What is asked:
Switch "bounding box" to "enclosing rectangle" in the items from the very beginning through the line containing "text_box Lune au", changing nothing else, and give only those lines, without the pictures.

------------------------

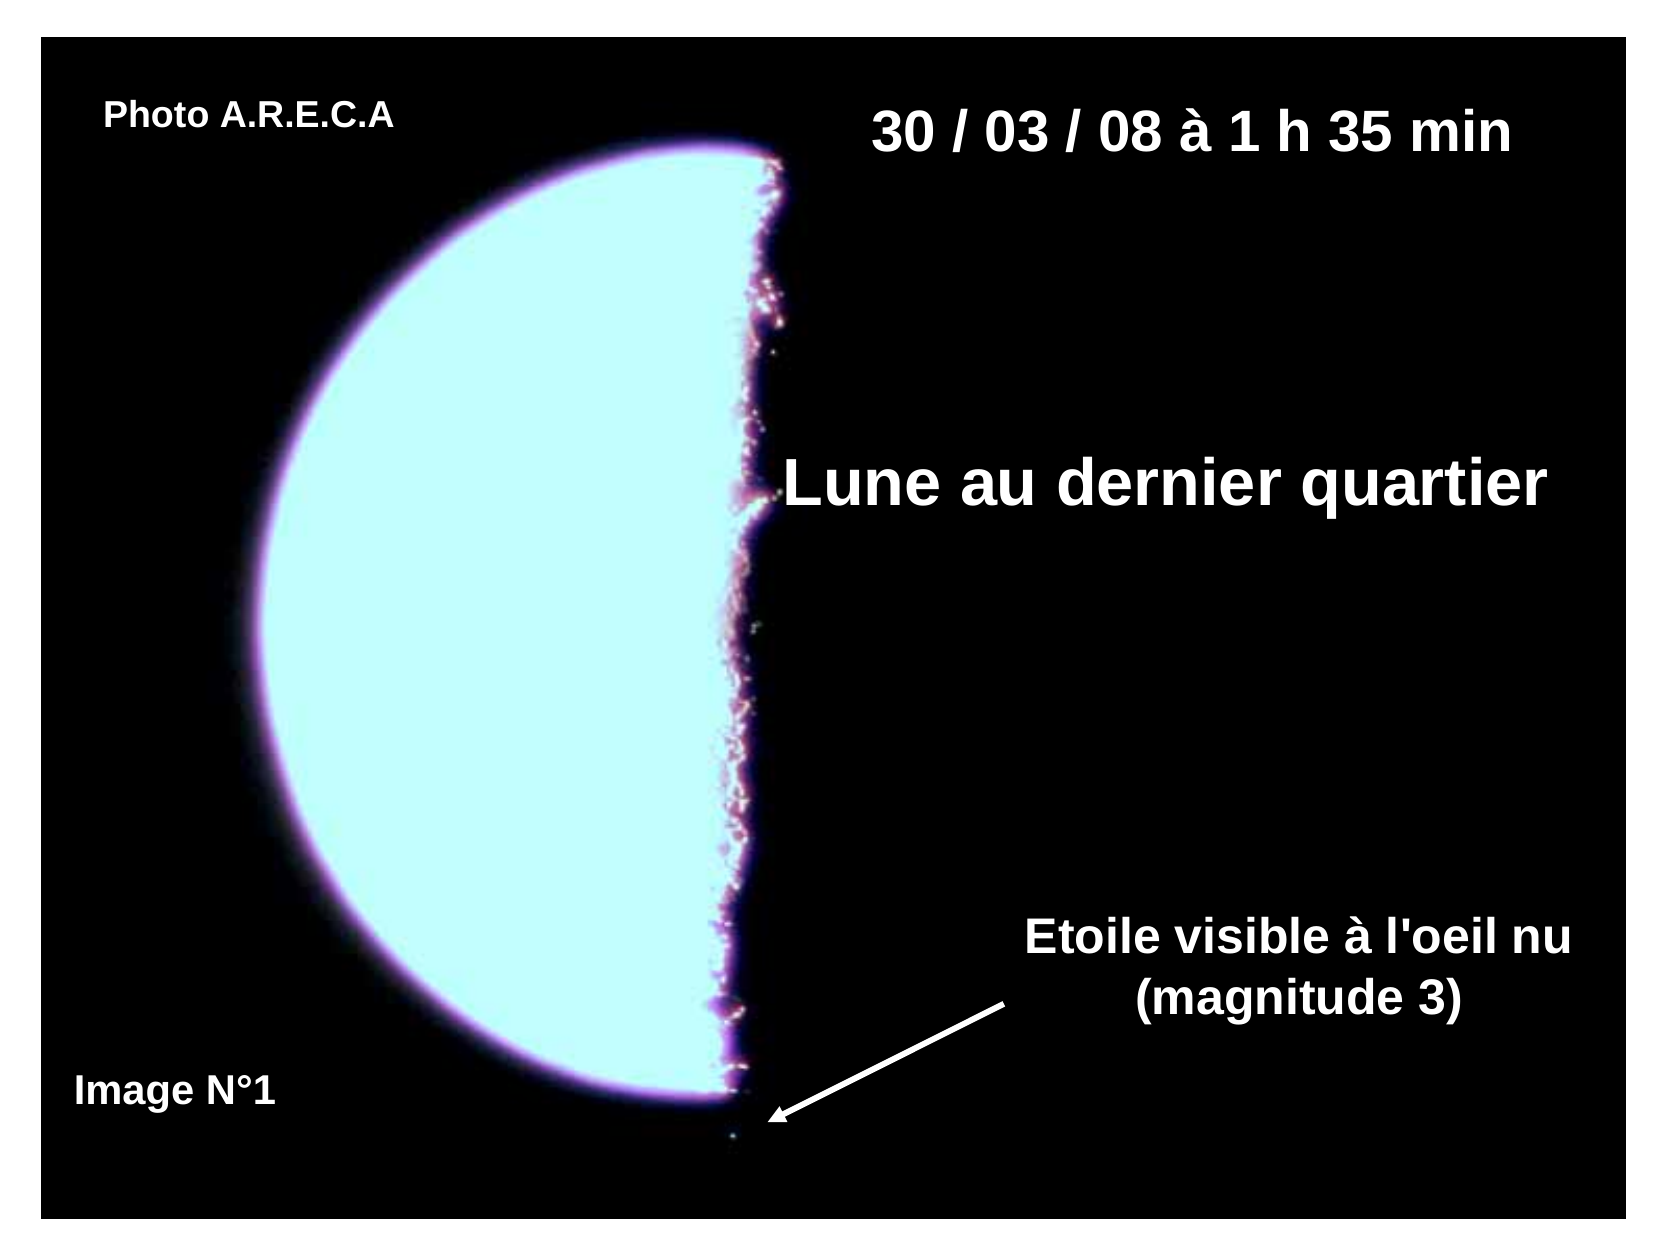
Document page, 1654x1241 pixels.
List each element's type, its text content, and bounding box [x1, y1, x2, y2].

text_box Photo A.R.E.C.A [88, 88, 414, 147]
picture [41, 37, 1626, 1219]
text_box Image N°1 [59, 1062, 296, 1126]
text_box 30 / 03 / 08 à 1 h 35 min [856, 95, 1595, 178]
text_box Etoile visible à l'oeil nu (magnitude 3)‏ [1003, 904, 1595, 1034]
text_box Lune au dernier quartier [767, 442, 1654, 533]
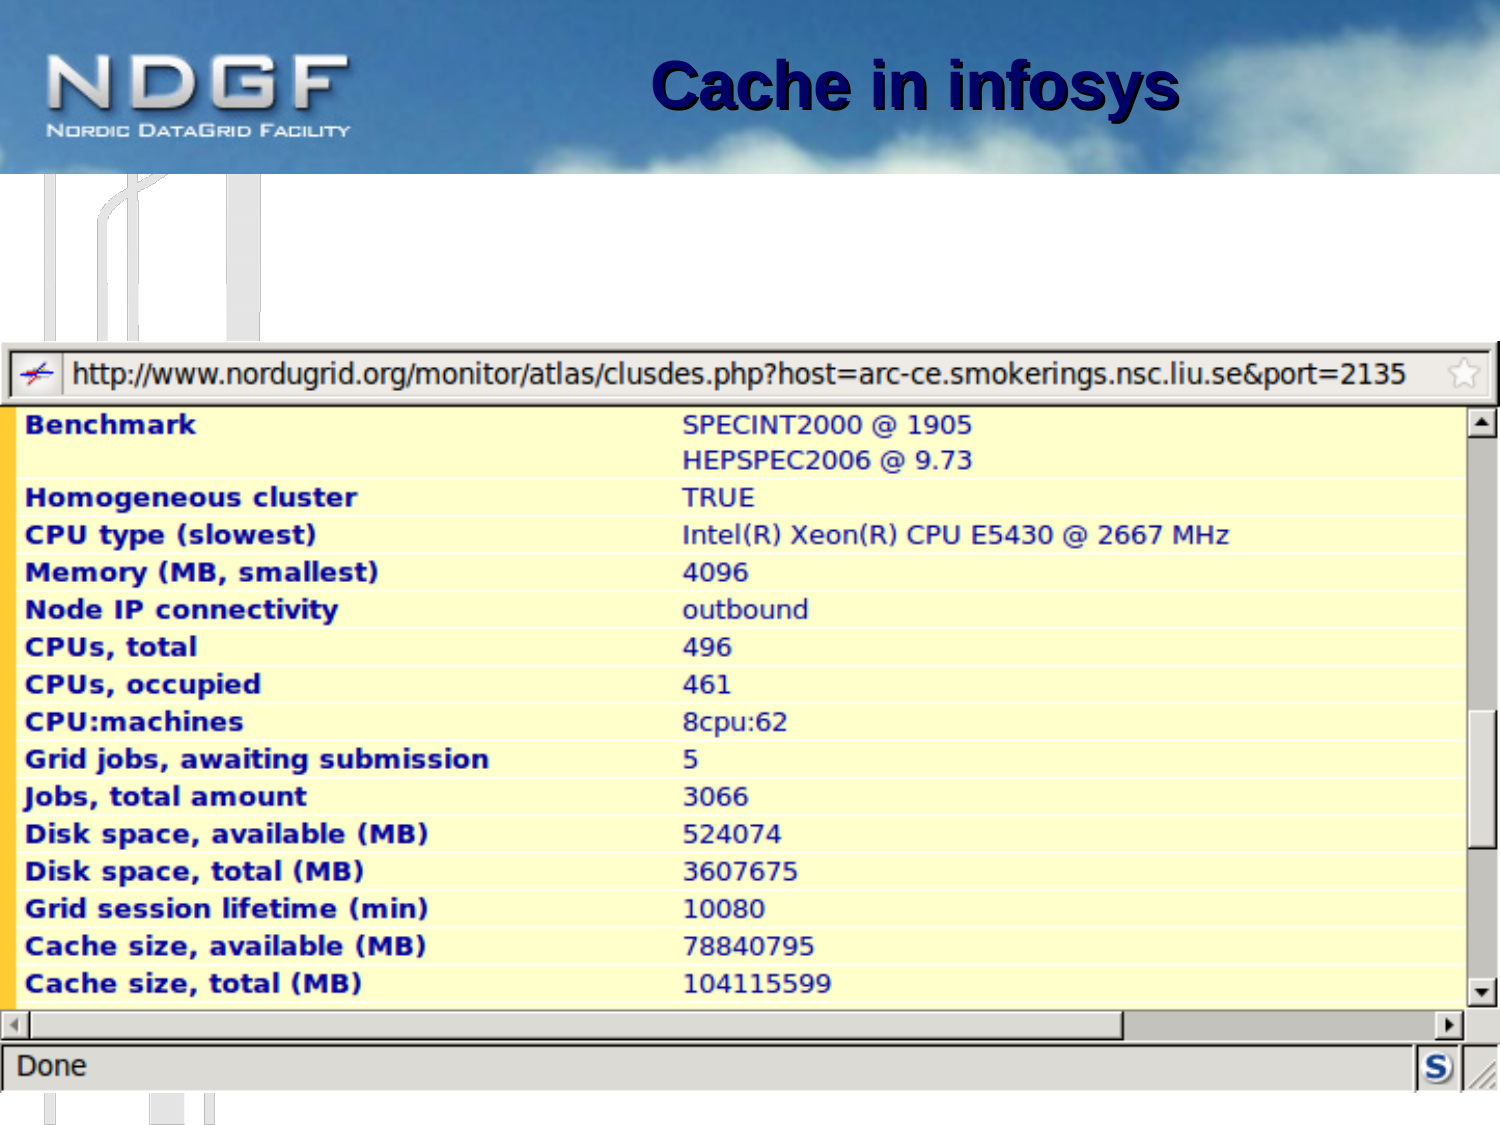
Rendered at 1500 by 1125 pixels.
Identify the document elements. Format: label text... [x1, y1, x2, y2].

title Cache in infosys [372, 0, 1459, 172]
picture [0, 0, 1500, 1125]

------------------------

Complete response:
Document page, 1654x1241 pixels.
List each element's type, its text content, and enclosing rectangle [x1, y1, x2, y2].

text_box Photo A.R.E.C.A [88, 88, 414, 147]
picture [41, 37, 1626, 1219]
text_box Image N°1 [59, 1062, 296, 1126]
text_box 30 / 03 / 08 à 1 h 35 min [856, 95, 1595, 178]
text_box Etoile visible à l'oeil nu (magnitude 3)‏ [1003, 904, 1595, 1034]
text_box Lune au dernier quartier [767, 442, 1654, 533]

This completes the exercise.